All of Achron’s Judaically related music was indelibly affected by his association with the Gesellschaft für Jüdische Volksmusik. It reflects both his and the Gesellschaft’s central thesis that creation of a genuine “Hebrew music” was possible. In spite of the argument that by the 20th century, Jews had been without national roots for too long and therefore could no longer resurrect an individual musical character, Achron insisted that it was still possible to ferret out and define at least some national characteristics of style, especially since some of the fundamentals of ancient Hebrew music could be traced through continuous usage (especially biblical cantillation and modal motifs), even allowing for transmutation and acculturation over time. To those opponents who posited the argument that the length and geographical breadth of the Diaspora—and its crystallization of host influences—precluded a freely created Jewish national music, he replied in an interview that “the same thing could be said about any music at the time of its creation. Always and everywhere, dependence upon others precedes the liberation of one’s own artistic idiom and self-determination. In the first ‘real Russian’ compositions (Glinka), for example, we find Italian influences.” In stating further that a valid Jewish art music must actually incorporate at least some of the acculturated aspects in order to go beyond the narrowness of pre-Diaspora elements, he demonstrated a profound understanding of the issue both historically and aesthetically.

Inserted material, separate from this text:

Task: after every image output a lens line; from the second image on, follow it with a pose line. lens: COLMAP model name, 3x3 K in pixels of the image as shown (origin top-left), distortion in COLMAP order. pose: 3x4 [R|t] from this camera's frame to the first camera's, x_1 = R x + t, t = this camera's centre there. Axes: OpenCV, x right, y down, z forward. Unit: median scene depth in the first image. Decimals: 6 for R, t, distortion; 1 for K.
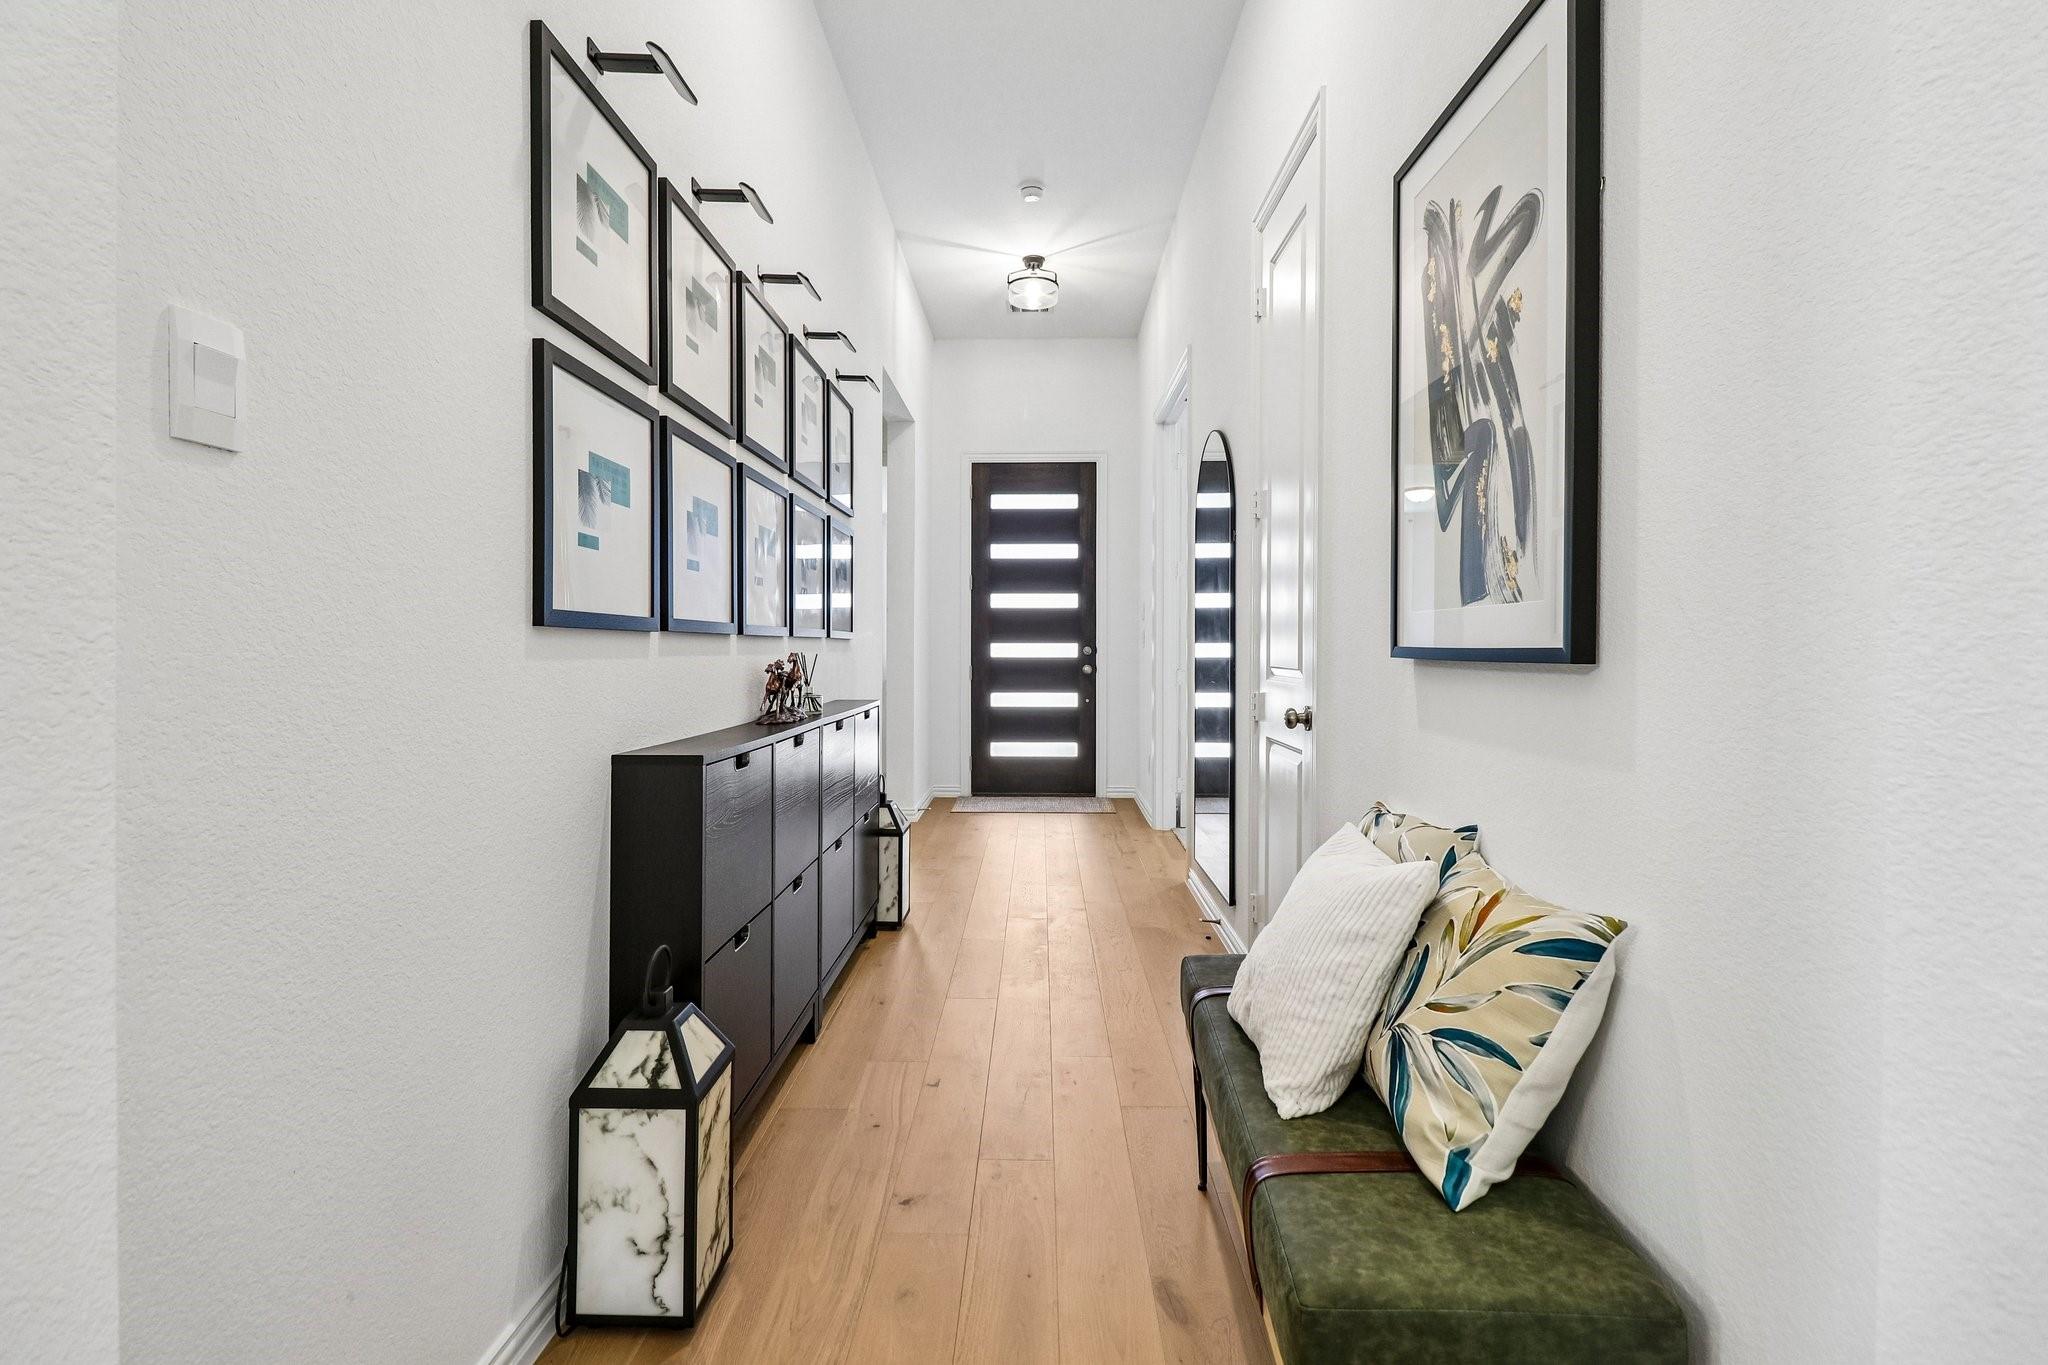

Achron’s artistic path as a composer was thus partly a lifelong search for a new language of musical expression. Over the course of that search he underwent a series of stylistic transformations, ranging from mid-19th-century Romantic idioms to some of the most important forces in 20th-century Western music—from Russian nationalist and French Impressionist schools even to some of the post-tonal influences of the Second Viennese School. But underlying much of his work, overtly or not, was his preoccupation with Jewish elements. Arnold Schoenberg referred to Achron as “one of the most underestimated of modern composers.” Albert Weisser, the first thorough historian of the Gesellschaft für Jüdische Volksmusik phenomenon, offered one explanation: “Achron’s music stood, as it were, between two poles, the specifically Jewish public and the general musical audiences; and it could not be wholly accepted by either.”